Best Practices for using ML in Science

Best Practices for using Machine Learning in Scientific Applications

Machine Learning (ML) methods bear a huge potential for scientific applications. However, like every method they come with their pitfalls and drawbacks. It is therefore desirable to agree as a scientific community on certain requirements that an ML method has to fullfill in order to be useful (and safe) for a scientific application.
Motivated by the recently growing interest in using ML methods for scientific applications, this guide aims at defining guidelines for developing, describing and evaluating ML methods. It is meant to serve as a reference to both authors and referees. It is work in progress and everyone working in this or related fields is invited to suggest additions and edits.

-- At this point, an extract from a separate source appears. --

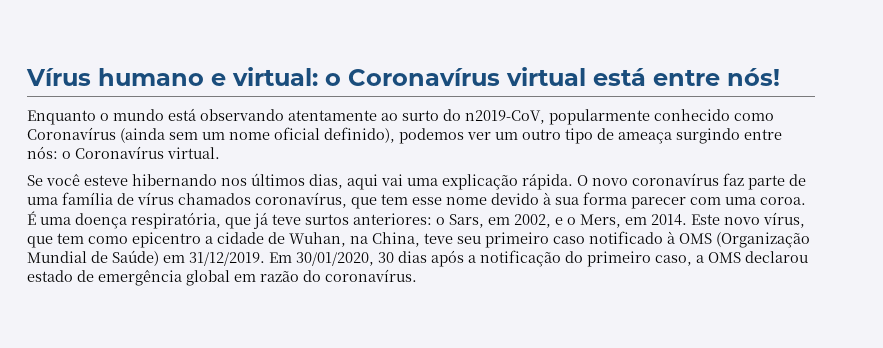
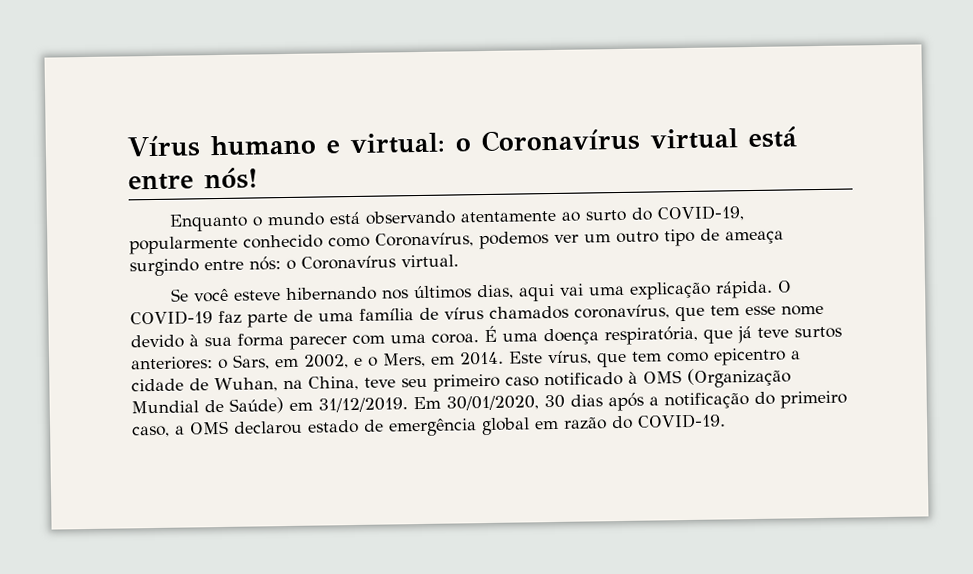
[465,110,545,124] n2019-CoV, -> [657,205,746,222] COVID-19,
[27,127,395,143] Coronavírus (ainda sem um nome oficial definido), -> [375,232,474,248] Coronavírus,
[592,173,719,186] novo coronavírus -> [130,310,213,326] COVID-19
[724,217,760,225] novo -> (543, 357) none
[325,269,417,282] coronavírus. -> [637,413,726,429] COVID-19.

To write a great ML for science paper, consider the following criteria:

  • Reproducibility:
    • Make your code public and provide instructions for reproducing your results.
    • Clearly describe
      • any kind of preprocessing you apply to the data.
      • your training strategy.
      • parameter and architecture space you explored in order to find your best working model (how much fine tuning required)
  • Robustness/Stability:
    • Show that the model still performs its task reliably under distributional shifts/ adversarial attacks. (= if the test data is slightly different to the training data) or argue why this is not an issue in your specific application.
  • Uncertainty Estimates/ Biases:
    • Quantify the uncertainty of your model prediction.
    • Show that your uncertainty estimates are reliable.
    • Show that your predictor is unbiased or less biased than alternative approaches.
  • Why ML?
    • State clearly why you expect an ML method to perform better on this specific task than other approaches.
    • What are the drawbacks (e.g. loss of interpretability) and advantages of the ML method?
    • Don’t just claim the advantages. Show them.
    • Comment on how flexible your model is. Does it need to be retrained for slightly different problem statements?
    • Is your work more than just a proof of concept?
      • State how far it is from the current state of your work to application to real data.
      • Is it feasible to bridge this gap in the near future?
    • Are you using the ML method to replace something that we can already model optimally?
      • If so, state why it is still favorable to use the ML method? (a reason could be computational efficiency)
      • Could you have used your ML model in a more targeted fashion (e.g. by only using it for parts that you cannot model analytically)?